DIRECTIVE:
Change "Politica sui cookie" to "Cookie Policy" wherever it occurs in the records below, and write out the text of every record with nothing else altered. Leave out the pictures.

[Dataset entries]
▽

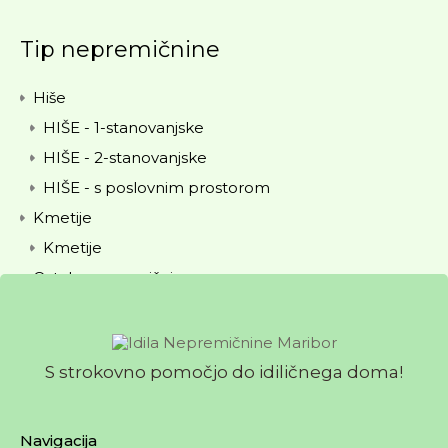
Tip nepremičnine
Hiše
HIŠE - 1-stanovanjske
HIŠE - 2-stanovanjske
HIŠE - s poslovnim prostorom
Kmetije
Kmetije
Ostale nepremičnine
Ostale nepremičnine
Počitniške hišice
Vikendi
S strokovno pomočjo do idiličnega doma!
Poslovni prostori
Poslovni prostori
Navigacija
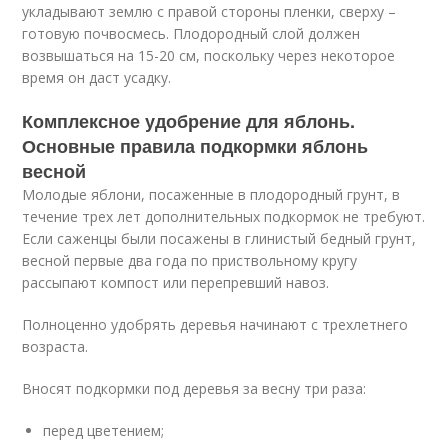
укладывают землю с правой стороны пленки, сверху –
готовую почвосмесь. Плодородный слой должен
возвышаться на 15-20 см, поскольку через некоторое
время он даст усадку.
Комплексное удобрение для яблонь.
Основные правила подкормки яблонь
весной
Молодые яблони, посаженные в плодородный грунт, в
течение трех лет дополнительных подкормок не требуют.
Если саженцы были посажены в глинистый бедный грунт,
весной первые два года по приствольному кругу
рассыпают компост или перепревший навоз.
Полноценно удобрять деревья начинают с трехлетнего
возраста.
Вносят подкормки под деревья за весну три раза:
перед цветением;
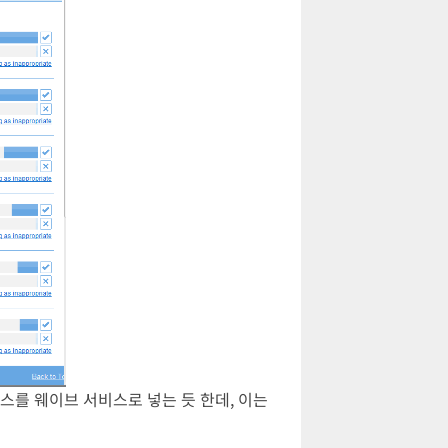
를 웨이브 서비스로 넣는 듯 한데, 이는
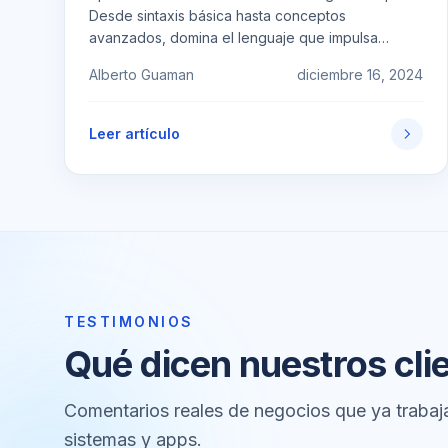
Desde sintaxis básica hasta conceptos
avanzados, domina el lenguaje que impulsa
Flutter.
Alberto Guaman
diciembre 16, 2024
Leer artículo
TESTIMONIOS
Qué dicen nuestros cli
Comentarios reales de negocios que ya trabaj
sistemas y apps.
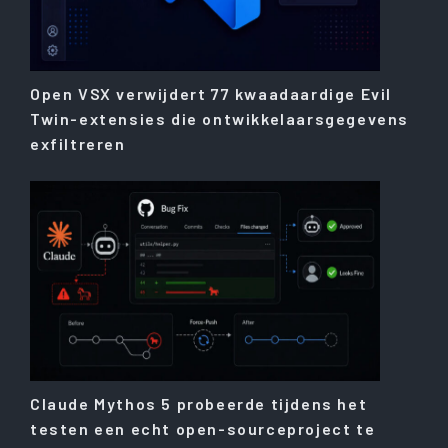
Open VSX verwijdert 77 kwaadaardige Evil
Twin-extensies die ontwikkelaarsgegevens
exfiltreren
Claude Mythos 5 probeerde tijdens het
testen een echt open-sourceproject te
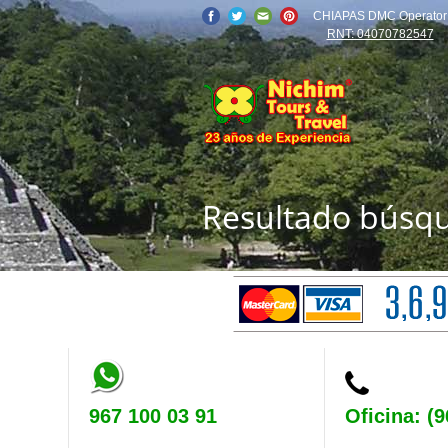
CHIAPAS DMC Operator
RNT: 04070782547
Resultado búsq
967 100 03 91
Oficina: (9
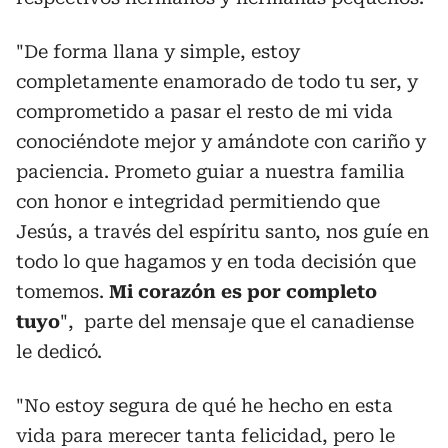
"De forma llana y simple, estoy
completamente enamorado de todo tu ser, y
comprometido a pasar el resto de mi vida
conociéndote mejor y amándote con cariño y
paciencia. Prometo guiar a nuestra familia
con honor e integridad permitiendo que
Jesús, a través del espíritu santo, nos guíe en
todo lo que hagamos y en toda decisión que
tomemos.
Mi corazón es por completo
tuyo
", parte del mensaje que el canadiense
le dedicó.
"No estoy segura de qué he hecho en esta
vida para merecer tanta felicidad, pero le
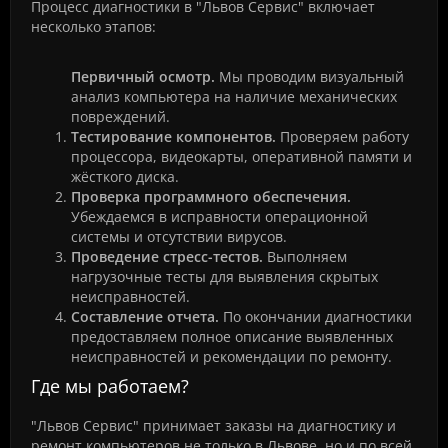
Процесс диагностики в "Львов Сервис" включает
несколько этапов:
Первичный осмотр.
Мы проводим визуальный
анализ компьютера на наличие механических
повреждений.
Тестирование компонентов.
Проверяем работу
процессора, видеокарты, оперативной памяти и
жёсткого диска.
Проверка программного обеспечения.
Убеждаемся в исправности операционной
системы и отсутствии вирусов.
Проведение стресс-тестов.
Выполняем
нагрузочные тесты для выявления скрытых
неисправностей.
Составление отчета.
По окончании диагностики
предоставляем полное описание выявленных
неисправностей и рекомендации по ремонту.
Где мы работаем?
"Львов Сервис" принимает заказы на диагностику и
ремонт компьютеров не только в Львове, но и по всей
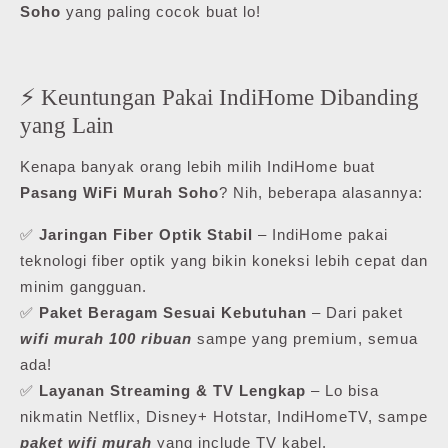
Soho
yang paling cocok buat lo!
⚡ Keuntungan Pakai IndiHome Dibanding
yang Lain
Kenapa banyak orang lebih milih IndiHome buat
Pasang WiFi Murah Soho
? Nih, beberapa alasannya:
✅
Jaringan Fiber Optik Stabil
– IndiHome pakai
teknologi fiber optik yang bikin koneksi lebih cepat dan
minim gangguan.
✅
Paket Beragam Sesuai Kebutuhan
– Dari paket
wifi murah 100 ribuan
sampe yang premium, semua
ada!
✅
Layanan Streaming & TV Lengkap
– Lo bisa
nikmatin Netflix, Disney+ Hotstar, IndiHomeTV, sampe
paket wifi murah
yang include TV kabel.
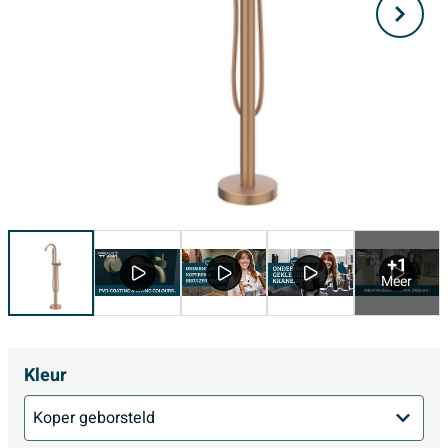
+1
Meer
Kleur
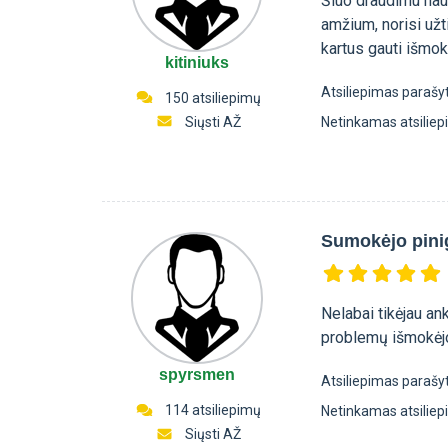
Šiuo draudimu nau
amžium, norisi užt
kartus gauti išmok
kitiniuks
Atsiliepimas parašy
150 atsiliepimų
Siųsti AŽ
Netinkamas atsilie
Sumokėjo pini
Nelabai tikėjau a
problemų išmokėj
spyrsmen
Atsiliepimas parašy
114 atsiliepimų
Netinkamas atsilie
Siųsti AŽ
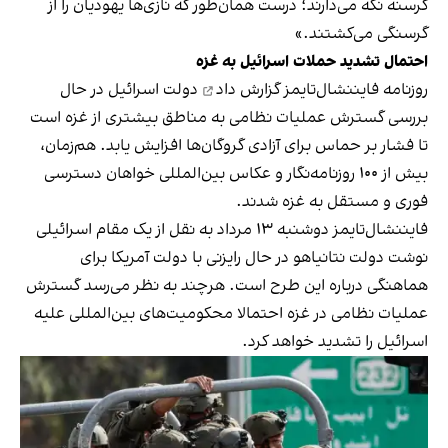
گرسنه نگه می‌دارند؛ درست همان‌طور که نازی‌ها یهودیان را از
گرسنگی می‌کشتند.»
احتمال تشدید حملات اسرائیل به غزه
روزنامه فایننشال‌تایمز
گزارش داد
دولت اسرائیل در حال
بررسی گسترش عملیات نظامی به مناطق بیشتری از غزه است
تا فشار بر حماس برای آزادی گروگان‌ها افزایش یابد. هم‌زمان،
بیش از ۱۰۰ روزنامه‌نگار و عکاس بین‌المللی خواهان دسترسی
فوری و مستقل به غزه شدند.
فایننشال‌تایمز دوشنبه ۱۳ مرداد به نقل از یک مقام اسرائیلی
نوشت دولت نتانیاهو در حال رایزنی با دولت آمریکا برای
هماهنگی درباره این طرح است. هرچند به نظر می‌رسد گسترش
عملیات نظامی در غزه احتمالا محکومیت‌های بین‌المللی علیه
اسرائیل را تشدید خواهد کرد.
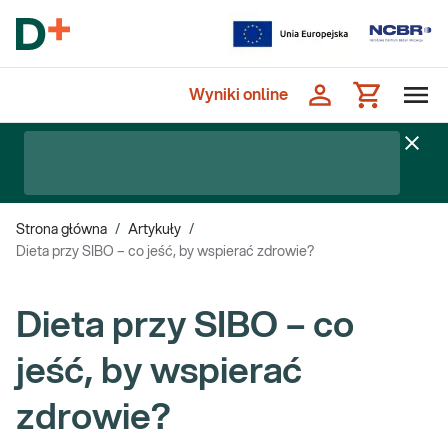
Wyniki online
Strona główna
/
Artykuły
/
Dieta przy SIBO – co jeść, by wspierać zdrowie?
Dieta przy SIBO – co
jeść, by wspierać
zdrowie?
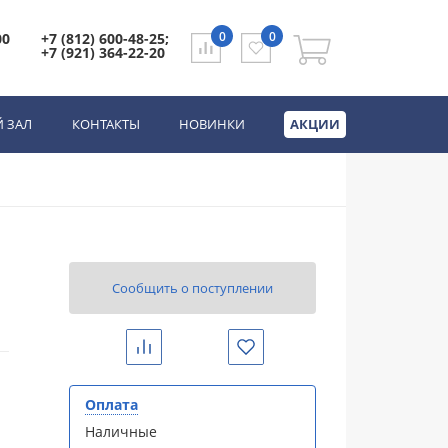
0
0
00
+7 (812) 600-48-25;
5-AC0120MB)
+7 (921) 364-22-20
елый, с закрытым
32TC-AC0105-
 ЗАЛ
КОНТАКТЫ
НОВИНКИ
АКЦИИ
Сообщить о поступлении
Сравнить
Избранное
Оплата
Наличные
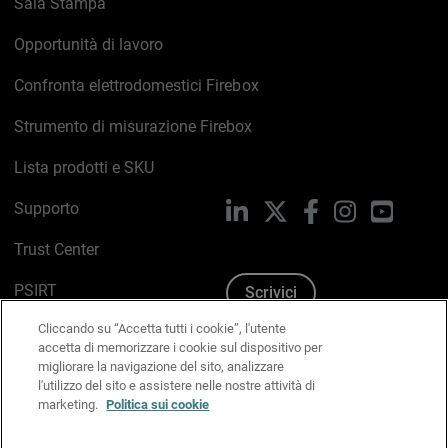
Sala Stampa
Opportunità di lavoro
Confronta elettrodomestici Firebox
Strumento di misurazione Firebox
Lista prodotti e SKU
Supporto
LinkedIn
X
Facebook
Instagram
YouTub
Trust Center
PSIRT
Scrivici
Cliccando su “Accetta tutti i cookie”, l'utente
Politica sui cookie
accetta di memorizzare i cookie sul dispositivo per
migliorare la navigazione del sito, analizzare
Informativa sulla privacy
l'utilizzo del sito e assistere nelle nostre attività di
marketing.
Politica sui cookie
Kit Media & Brand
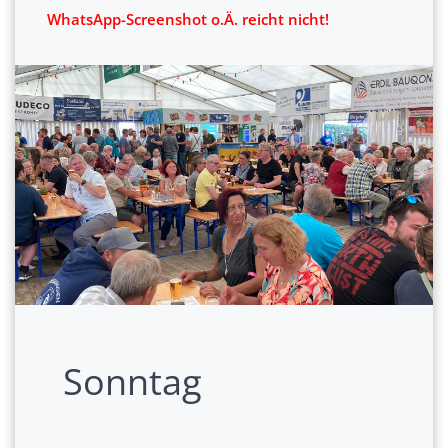
WhatsApp-Screenshot o.Ä. reicht nicht!
Sonntag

△

REPLY:
Tip nepremičnine
Hiše
HIŠE - 1-stanovanjske
HIŠE - 2-stanovanjske
HIŠE - s poslovnim prostorom
Kmetije
Kmetije
Ostale nepremičnine
Ostale nepremičnine
Počitniške hišice
Vikendi
S strokovno pomočjo do idiličnega doma!
Poslovni prostori
Poslovni prostori
Navigacija
укладывают землю с правой стороны пленки, сверху –
готовую почвосмесь. Плодородный слой должен
возвышаться на 15-20 см, поскольку через некоторое
время он даст усадку.
Комплексное удобрение для яблонь.
Основные правила подкормки яблонь
весной
Молодые яблони, посаженные в плодородный грунт, в
течение трех лет дополнительных подкормок не требуют.
Если саженцы были посажены в глинистый бедный грунт,
весной первые два года по приствольному кругу
рассыпают компост или перепревший навоз.
Полноценно удобрять деревья начинают с трехлетнего
возраста.
Вносят подкормки под деревья за весну три раза:
перед цветением;
를 웨이브 서비스로 넣는 듯 한데, 이는
Desde sintaxis básica hasta conceptos
avanzados, domina el lenguaje que impulsa
Flutter.
Alberto Guaman
diciembre 16, 2024
Leer artículo
TESTIMONIOS
Qué dicen nuestros cli
Comentarios reales de negocios que ya trabaj
sistemas y apps.
Open VSX verwijdert 77 kwaadaardige Evil
Twin-extensies die ontwikkelaarsgegevens
exfiltreren
Claude Mythos 5 probeerde tijdens het
testen een echt open-sourceproject te
CHIAPAS DMC Operator
RNT: 04070782547
Resultado búsq
967 100 03 91
Oficina: (9
"De forma llana y simple, estoy
completamente enamorado de todo tu ser, y
comprometido a pasar el resto de mi vida
conociéndote mejor y amándote con cariño y
paciencia. Prometo guiar a nuestra familia
con honor e integridad permitiendo que
Jesús, a través del espíritu santo, nos guíe en
todo lo que hagamos y en toda decisión que
tomemos.
Mi corazón es por completo
tuyo
", parte del mensaje que el canadiense
le dedicó.
"No estoy segura de qué he hecho en esta
vida para merecer tanta felicidad, pero le
Процесс диагностики в "Львов Сервис" включает
несколько этапов:
Первичный осмотр.
Мы проводим визуальный
анализ компьютера на наличие механических
повреждений.
Тестирование компонентов.
Проверяем работу
процессора, видеокарты, оперативной памяти и
жёсткого диска.
Проверка программного обеспечения.
Убеждаемся в исправности операционной
системы и отсутствии вирусов.
Проведение стресс-тестов.
Выполняем
нагрузочные тесты для выявления скрытых
неисправностей.
Составление отчета.
По окончании диагностики
предоставляем полное описание выявленных
неисправностей и рекомендации по ремонту.
Где мы работаем?
"Львов Сервис" принимает заказы на диагностику и
ремонт компьютеров не только в Львове, но и по всей
Soho
yang paling cocok buat lo!
⚡ Keuntungan Pakai IndiHome Dibanding
yang Lain
Kenapa banyak orang lebih milih IndiHome buat
Pasang WiFi Murah Soho
? Nih, beberapa alasannya:
✅
Jaringan Fiber Optik Stabil
– IndiHome pakai
teknologi fiber optik yang bikin koneksi lebih cepat dan
minim gangguan.
✅
Paket Beragam Sesuai Kebutuhan
– Dari paket
wifi murah 100 ribuan
sampe yang premium, semua
ada!
✅
Layanan Streaming & TV Lengkap
– Lo bisa
nikmatin Netflix, Disney+ Hotstar, IndiHomeTV, sampe
paket wifi murah
yang include TV kabel.
+1
Meer
Kleur
Šiuo draudimu nau
amžium, norisi užt
kartus gauti išmok
kitiniuks
Atsiliepimas parašy
150 atsiliepimų
Siųsti AŽ
Netinkamas atsilie
Sumokėjo pini
Nelabai tikėjau a
problemų išmokėj
spyrsmen
Atsiliepimas parašy
114 atsiliepimų
Netinkamas atsilie
Siųsti AŽ
گرسنه نگه می‌دارند؛ درست همان‌طور که نازی‌ها یهودیان را از
گرسنگی می‌کشتند.»
احتمال تشدید حملات اسرائیل به غزه
روزنامه فایننشال‌تایمز
گزارش داد
دولت اسرائیل در حال
بررسی گسترش عملیات نظامی به مناطق بیشتری از غزه است
تا فشار بر حماس برای آزادی گروگان‌ها افزایش یابد. هم‌زمان،
بیش از ۱۰۰ روزنامه‌نگار و عکاس بین‌المللی خواهان دسترسی
فوری و مستقل به غزه شدند.
فایننشال‌تایمز دوشنبه ۱۳ مرداد به نقل از یک مقام اسرائیلی
نوشت دولت نتانیاهو در حال رایزنی با دولت آمریکا برای
هماهنگی درباره این طرح است. هرچند به نظر می‌رسد گسترش
عملیات نظامی در غزه احتمالا محکومیت‌های بین‌المللی علیه
اسرائیل را تشدید خواهد کرد.
Wyniki online
Strona główna
/
Artykuły
/
Dieta przy SIBO – co jeść, by wspierać zdrowie?
Dieta przy SIBO – co
jeść, by wspierać
zdrowie?
0
0
00
+7 (812) 600-48-25;
5-AC0120MB)
+7 (921) 364-22-20
елый, с закрытым
32TC-AC0105-
 ЗАЛ
КОНТАКТЫ
НОВИНКИ
АКЦИИ
Сообщить о поступлении
Сравнить
Избранное
Оплата
Наличные
Sala Stampa
Opportunità di lavoro
Confronta elettrodomestici Firebox
Strumento di misurazione Firebox
Lista prodotti e SKU
Supporto
LinkedIn
X
Facebook
Instagram
YouTub
Trust Center
PSIRT
Scrivici
Cliccando su “Accetta tutti i cookie”, l'utente
Cookie Policy
accetta di memorizzare i cookie sul dispositivo per
migliorare la navigazione del sito, analizzare
Informativa sulla privacy
l'utilizzo del sito e assistere nelle nostre attività di
marketing.
Cookie Policy
Kit Media & Brand
WhatsApp-Screenshot o.Ä. reicht nicht!
Sonntag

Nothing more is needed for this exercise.